#### TASK:
Up to and including the line that contains "vendi o meu", reproduce every line exactly, beginning with the first line below.

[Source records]
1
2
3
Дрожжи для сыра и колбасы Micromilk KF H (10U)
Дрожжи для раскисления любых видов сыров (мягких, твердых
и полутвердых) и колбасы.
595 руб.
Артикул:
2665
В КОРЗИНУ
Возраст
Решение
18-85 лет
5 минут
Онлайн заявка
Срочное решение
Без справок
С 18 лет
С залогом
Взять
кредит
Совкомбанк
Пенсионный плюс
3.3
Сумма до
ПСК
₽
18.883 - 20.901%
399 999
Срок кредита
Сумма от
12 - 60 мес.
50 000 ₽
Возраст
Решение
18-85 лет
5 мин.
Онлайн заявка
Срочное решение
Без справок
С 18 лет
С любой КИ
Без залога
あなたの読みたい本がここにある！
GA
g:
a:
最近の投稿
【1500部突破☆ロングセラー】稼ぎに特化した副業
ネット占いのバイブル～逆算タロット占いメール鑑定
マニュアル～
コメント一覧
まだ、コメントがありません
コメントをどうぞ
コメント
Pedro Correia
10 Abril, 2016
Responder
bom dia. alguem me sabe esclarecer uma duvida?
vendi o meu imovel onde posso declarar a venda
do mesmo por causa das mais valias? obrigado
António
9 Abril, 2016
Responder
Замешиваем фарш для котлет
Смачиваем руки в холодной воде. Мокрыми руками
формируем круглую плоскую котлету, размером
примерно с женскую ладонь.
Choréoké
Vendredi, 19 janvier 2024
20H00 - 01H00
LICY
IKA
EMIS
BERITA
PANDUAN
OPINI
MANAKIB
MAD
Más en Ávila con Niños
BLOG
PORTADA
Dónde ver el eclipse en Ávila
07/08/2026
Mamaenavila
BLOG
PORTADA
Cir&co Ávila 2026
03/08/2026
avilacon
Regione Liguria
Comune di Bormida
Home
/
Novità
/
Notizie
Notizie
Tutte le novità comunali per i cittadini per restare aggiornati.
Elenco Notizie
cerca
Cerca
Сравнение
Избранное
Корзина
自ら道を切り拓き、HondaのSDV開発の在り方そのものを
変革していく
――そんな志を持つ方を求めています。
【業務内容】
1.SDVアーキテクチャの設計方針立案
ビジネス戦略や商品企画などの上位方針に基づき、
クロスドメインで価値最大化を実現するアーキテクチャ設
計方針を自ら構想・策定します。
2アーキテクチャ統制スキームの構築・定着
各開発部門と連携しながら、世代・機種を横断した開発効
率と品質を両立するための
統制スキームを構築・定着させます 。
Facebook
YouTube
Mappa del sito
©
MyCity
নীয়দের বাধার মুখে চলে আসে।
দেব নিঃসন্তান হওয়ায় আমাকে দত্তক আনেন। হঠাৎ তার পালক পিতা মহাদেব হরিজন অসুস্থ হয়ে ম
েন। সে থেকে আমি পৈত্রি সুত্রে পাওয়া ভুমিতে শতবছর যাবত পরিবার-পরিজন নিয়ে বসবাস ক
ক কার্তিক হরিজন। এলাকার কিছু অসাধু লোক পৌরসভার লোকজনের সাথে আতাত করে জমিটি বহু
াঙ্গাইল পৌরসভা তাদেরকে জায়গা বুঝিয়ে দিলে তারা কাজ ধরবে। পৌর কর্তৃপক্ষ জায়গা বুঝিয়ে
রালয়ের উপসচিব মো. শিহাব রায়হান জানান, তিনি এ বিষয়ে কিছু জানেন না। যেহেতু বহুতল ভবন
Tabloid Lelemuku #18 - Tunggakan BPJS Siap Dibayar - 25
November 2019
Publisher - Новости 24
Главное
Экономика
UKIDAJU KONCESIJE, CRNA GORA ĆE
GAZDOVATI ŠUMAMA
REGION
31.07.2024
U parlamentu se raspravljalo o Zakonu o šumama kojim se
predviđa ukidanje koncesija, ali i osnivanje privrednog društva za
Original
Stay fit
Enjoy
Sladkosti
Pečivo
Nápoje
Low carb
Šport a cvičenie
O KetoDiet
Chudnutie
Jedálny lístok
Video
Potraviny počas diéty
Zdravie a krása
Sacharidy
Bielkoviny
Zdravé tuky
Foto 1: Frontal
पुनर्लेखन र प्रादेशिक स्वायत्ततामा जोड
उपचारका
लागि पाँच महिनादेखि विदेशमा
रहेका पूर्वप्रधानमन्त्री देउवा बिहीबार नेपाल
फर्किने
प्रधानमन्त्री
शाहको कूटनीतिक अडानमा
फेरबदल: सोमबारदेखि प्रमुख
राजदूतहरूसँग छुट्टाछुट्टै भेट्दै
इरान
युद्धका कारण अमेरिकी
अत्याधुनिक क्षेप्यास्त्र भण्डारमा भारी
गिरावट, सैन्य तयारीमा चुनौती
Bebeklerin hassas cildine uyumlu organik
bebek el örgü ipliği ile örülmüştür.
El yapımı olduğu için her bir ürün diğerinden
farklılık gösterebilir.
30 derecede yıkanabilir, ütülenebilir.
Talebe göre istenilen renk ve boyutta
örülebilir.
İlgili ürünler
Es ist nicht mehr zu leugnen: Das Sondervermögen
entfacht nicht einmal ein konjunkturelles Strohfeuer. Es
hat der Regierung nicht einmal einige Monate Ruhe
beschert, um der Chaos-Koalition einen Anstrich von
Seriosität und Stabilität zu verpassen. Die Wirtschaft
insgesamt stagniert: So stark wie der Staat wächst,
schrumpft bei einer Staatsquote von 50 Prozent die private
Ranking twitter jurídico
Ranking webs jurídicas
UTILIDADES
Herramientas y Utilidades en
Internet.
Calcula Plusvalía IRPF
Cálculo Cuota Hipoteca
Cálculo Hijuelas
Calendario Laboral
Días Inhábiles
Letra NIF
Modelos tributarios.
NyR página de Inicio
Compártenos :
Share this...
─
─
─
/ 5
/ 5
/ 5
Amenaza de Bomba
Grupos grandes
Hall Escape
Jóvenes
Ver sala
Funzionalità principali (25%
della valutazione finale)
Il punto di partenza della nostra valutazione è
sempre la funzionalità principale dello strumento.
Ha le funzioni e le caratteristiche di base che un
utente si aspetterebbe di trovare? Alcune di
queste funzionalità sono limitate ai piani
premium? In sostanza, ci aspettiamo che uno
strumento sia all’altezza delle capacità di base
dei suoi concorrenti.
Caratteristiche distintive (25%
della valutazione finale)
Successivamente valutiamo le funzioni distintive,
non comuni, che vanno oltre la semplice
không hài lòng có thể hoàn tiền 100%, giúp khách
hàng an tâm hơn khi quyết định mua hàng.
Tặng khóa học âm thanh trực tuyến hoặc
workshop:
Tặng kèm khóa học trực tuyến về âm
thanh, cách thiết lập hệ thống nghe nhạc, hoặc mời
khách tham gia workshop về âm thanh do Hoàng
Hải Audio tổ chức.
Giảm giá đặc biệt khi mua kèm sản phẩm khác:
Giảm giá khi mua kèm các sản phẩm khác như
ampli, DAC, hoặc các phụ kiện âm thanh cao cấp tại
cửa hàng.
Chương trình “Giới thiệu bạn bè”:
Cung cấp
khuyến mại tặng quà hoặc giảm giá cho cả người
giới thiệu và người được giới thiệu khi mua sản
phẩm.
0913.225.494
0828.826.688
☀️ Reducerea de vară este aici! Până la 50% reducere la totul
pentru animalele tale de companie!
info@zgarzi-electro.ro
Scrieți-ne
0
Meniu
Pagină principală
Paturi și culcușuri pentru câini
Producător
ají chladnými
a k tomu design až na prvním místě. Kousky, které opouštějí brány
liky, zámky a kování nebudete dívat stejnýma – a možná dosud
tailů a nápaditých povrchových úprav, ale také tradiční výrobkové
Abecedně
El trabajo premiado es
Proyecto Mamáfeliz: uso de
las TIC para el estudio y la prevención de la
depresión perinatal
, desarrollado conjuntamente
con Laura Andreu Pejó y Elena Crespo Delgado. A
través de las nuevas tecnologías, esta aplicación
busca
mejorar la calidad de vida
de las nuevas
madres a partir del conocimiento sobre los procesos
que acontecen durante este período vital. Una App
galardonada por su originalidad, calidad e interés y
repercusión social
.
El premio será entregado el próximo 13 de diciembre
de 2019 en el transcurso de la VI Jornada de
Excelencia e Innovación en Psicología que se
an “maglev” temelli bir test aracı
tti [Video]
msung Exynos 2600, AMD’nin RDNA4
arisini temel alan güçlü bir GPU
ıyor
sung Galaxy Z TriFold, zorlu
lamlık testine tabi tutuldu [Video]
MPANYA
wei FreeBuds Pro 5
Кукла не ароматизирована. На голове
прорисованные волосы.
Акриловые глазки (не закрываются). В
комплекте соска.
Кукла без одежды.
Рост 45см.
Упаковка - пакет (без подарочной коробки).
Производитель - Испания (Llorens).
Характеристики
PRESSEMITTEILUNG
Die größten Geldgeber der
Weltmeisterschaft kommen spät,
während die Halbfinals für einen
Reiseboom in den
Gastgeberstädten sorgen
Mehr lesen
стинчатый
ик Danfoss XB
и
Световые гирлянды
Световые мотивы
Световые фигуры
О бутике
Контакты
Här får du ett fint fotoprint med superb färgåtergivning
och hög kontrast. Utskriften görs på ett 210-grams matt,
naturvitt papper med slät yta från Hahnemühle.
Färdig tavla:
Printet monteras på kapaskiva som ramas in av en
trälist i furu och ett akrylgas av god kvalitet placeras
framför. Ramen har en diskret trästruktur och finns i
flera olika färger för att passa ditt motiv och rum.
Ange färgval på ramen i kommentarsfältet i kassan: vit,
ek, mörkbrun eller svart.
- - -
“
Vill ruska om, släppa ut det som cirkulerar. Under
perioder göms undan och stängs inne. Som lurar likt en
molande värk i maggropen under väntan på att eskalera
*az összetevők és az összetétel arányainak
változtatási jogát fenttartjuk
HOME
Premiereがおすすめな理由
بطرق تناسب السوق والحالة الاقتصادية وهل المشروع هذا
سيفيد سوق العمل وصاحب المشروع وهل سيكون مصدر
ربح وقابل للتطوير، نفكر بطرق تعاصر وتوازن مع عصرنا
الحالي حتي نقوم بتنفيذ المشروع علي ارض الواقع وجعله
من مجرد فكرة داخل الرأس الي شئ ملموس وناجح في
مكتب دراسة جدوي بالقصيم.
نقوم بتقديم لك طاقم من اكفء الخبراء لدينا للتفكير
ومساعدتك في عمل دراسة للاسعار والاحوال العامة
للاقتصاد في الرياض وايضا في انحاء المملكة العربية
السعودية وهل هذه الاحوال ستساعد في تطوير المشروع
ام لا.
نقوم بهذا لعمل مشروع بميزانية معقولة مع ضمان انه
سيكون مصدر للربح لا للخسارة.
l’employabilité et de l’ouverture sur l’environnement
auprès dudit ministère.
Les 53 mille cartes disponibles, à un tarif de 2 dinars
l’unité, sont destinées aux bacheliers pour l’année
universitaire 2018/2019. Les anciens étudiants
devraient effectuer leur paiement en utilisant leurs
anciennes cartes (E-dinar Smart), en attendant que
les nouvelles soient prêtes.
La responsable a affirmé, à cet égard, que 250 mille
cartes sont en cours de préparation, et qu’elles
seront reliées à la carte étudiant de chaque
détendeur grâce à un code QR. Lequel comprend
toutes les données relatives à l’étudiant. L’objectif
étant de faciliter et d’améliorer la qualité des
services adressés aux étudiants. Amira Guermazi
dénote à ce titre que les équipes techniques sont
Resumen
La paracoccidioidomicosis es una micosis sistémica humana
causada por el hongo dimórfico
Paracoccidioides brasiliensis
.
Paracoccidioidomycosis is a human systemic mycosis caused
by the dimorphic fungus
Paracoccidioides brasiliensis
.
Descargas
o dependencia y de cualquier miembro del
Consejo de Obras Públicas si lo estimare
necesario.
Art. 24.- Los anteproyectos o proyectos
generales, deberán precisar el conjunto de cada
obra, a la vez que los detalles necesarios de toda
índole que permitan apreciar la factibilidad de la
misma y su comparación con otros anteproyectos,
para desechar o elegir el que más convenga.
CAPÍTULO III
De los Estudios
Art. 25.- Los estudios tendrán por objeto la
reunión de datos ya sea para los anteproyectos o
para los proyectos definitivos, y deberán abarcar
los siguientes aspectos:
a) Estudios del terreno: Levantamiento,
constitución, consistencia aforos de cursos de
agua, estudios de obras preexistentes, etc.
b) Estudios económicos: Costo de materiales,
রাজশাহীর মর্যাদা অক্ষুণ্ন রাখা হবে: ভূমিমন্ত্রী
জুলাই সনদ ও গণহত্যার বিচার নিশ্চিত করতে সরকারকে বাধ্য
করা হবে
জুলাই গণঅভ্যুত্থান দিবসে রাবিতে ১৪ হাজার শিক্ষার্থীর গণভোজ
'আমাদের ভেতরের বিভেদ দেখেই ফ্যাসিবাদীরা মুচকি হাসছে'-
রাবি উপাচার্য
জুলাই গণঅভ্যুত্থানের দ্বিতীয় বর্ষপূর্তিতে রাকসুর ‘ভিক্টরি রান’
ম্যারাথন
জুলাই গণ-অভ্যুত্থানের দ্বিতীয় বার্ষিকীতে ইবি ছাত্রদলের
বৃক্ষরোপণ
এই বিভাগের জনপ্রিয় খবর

#### EXERCISE SOLUTION:
1
2
3
Дрожжи для сыра и колбасы Micromilk KF H (10U)
Дрожжи для раскисления любых видов сыров (мягких, твердых
и полутвердых) и колбасы.
595 руб.
Артикул:
2665
В КОРЗИНУ
Возраст
Решение
18-85 лет
5 минут
Онлайн заявка
Срочное решение
Без справок
С 18 лет
С залогом
Взять
кредит
Совкомбанк
Пенсионный плюс
3.3
Сумма до
ПСК
₽
18.883 - 20.901%
399 999
Срок кредита
Сумма от
12 - 60 мес.
50 000 ₽
Возраст
Решение
18-85 лет
5 мин.
Онлайн заявка
Срочное решение
Без справок
С 18 лет
С любой КИ
Без залога
あなたの読みたい本がここにある！
GA
g:
a:
最近の投稿
【1500部突破☆ロングセラー】稼ぎに特化した副業
ネット占いのバイブル～逆算タロット占いメール鑑定
マニュアル～
コメント一覧
まだ、コメントがありません
コメントをどうぞ
コメント
Pedro Correia
10 Abril, 2016
Responder
bom dia. alguem me sabe esclarecer uma duvida?
vendi o meu imovel onde posso declarar a venda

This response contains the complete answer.